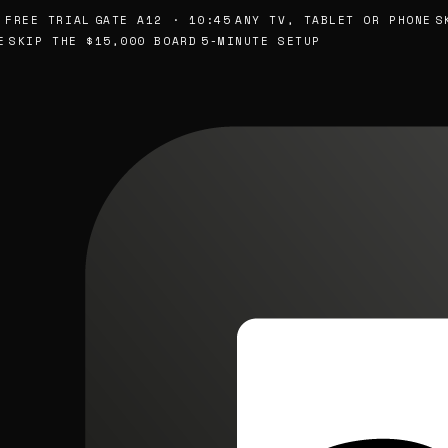
EE TRIAL
GATE A12 · 10:45
ANY TV, TABLET OR PHONE
SKIP
KIP THE $15,000 BOARD
5-MINUTE SETUP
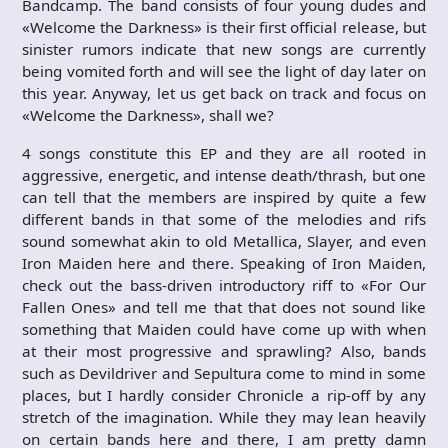
Bandcamp. The band consists of four young dudes and
«Welcome the Darkness» is their first official release, but
sinister rumors indicate that new songs are currently
being vomited forth and will see the light of day later on
this year. Anyway, let us get back on track and focus on
«Welcome the Darkness», shall we?
4 songs constitute this EP and they are all rooted in
aggressive, energetic, and intense death/thrash, but one
can tell that the members are inspired by quite a few
different bands in that some of the melodies and rifs
sound somewhat akin to old Metallica, Slayer, and even
Iron Maiden here and there. Speaking of Iron Maiden,
check out the bass-driven introductory riff to «For Our
Fallen Ones» and tell me that that does not sound like
something that Maiden could have come up with when
at their most progressive and sprawling? Also, bands
such as Devildriver and Sepultura come to mind in some
places, but I hardly consider Chronicle a rip-off by any
stretch of the imagination. While they may lean heavily
on certain bands here and there, I am pretty damn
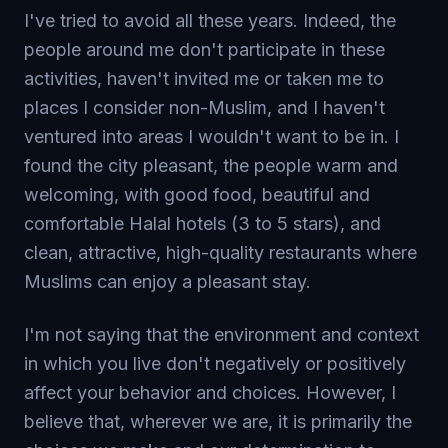
I've tried to avoid all these years. Indeed, the
people around me don't participate in these
activities, haven't invited me or taken me to
places I consider non-Muslim, and I haven't
ventured into areas I wouldn't want to be in. I
found the city pleasant, the people warm and
welcoming, with good food, beautiful and
comfortable Halal hotels (3 to 5 stars), and
clean, attractive, high-quality restaurants where
Muslims can enjoy a pleasant stay.
I'm not saying that the environment and context
in which you live don't negatively or positively
affect your behavior and choices. However, I
believe that, wherever we are, it is primarily the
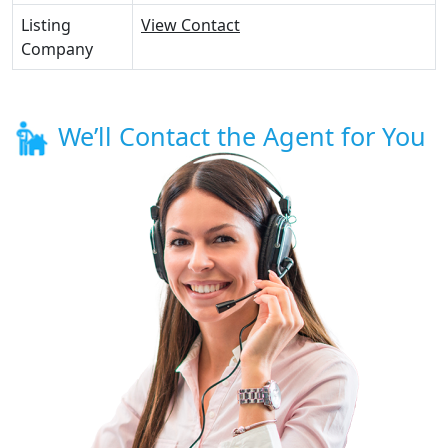
Listing
View Contact
Company
We’ll Contact the Agent for You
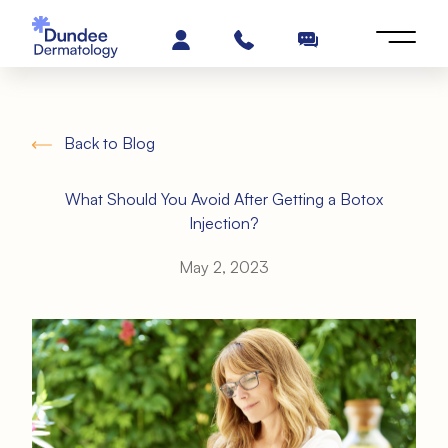
Back to Blog
What Should You Avoid After Getting a Botox
Injection?
May 2, 2023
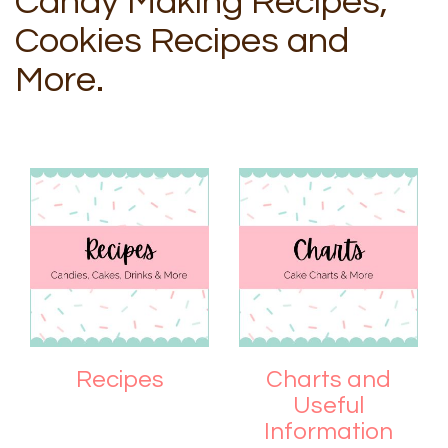
Candy Making Recipes,
Cookies Recipes and
More.
Recipes
Charts and
Useful
Information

* **Aim of the task**: Copy word for word the lines of the records above, starting at the beginning of the records and ending at the line that contains "5-MINUTE SETUP", with both ends included. Leave the pictures out of your copy.

* **Answer to this problem**:
EE TRIAL
GATE A12 · 10:45
ANY TV, TABLET OR PHONE
SKIP
KIP THE $15,000 BOARD
5-MINUTE SETUP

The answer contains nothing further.